• Extracted information
# # # # #

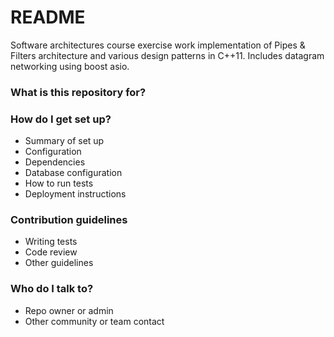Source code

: # README #

Software architectures course exercise work implementation of Pipes & Filters architecture and various design patterns in C++11. Includes datagram networking using boost asio.

### What is this repository for? ###


### How do I get set up? ###

* Summary of set up
* Configuration
* Dependencies
* Database configuration
* How to run tests
* Deployment instructions

### Contribution guidelines ###

* Writing tests
* Code review
* Other guidelines

### Who do I talk to? ###

* Repo owner or admin
* Other community or team contact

# # # # #

• About this exercise
To answer, copy each line from the material above that has the word "Other".

• Answer for this exercise
* Other guidelines
* Other community or team contact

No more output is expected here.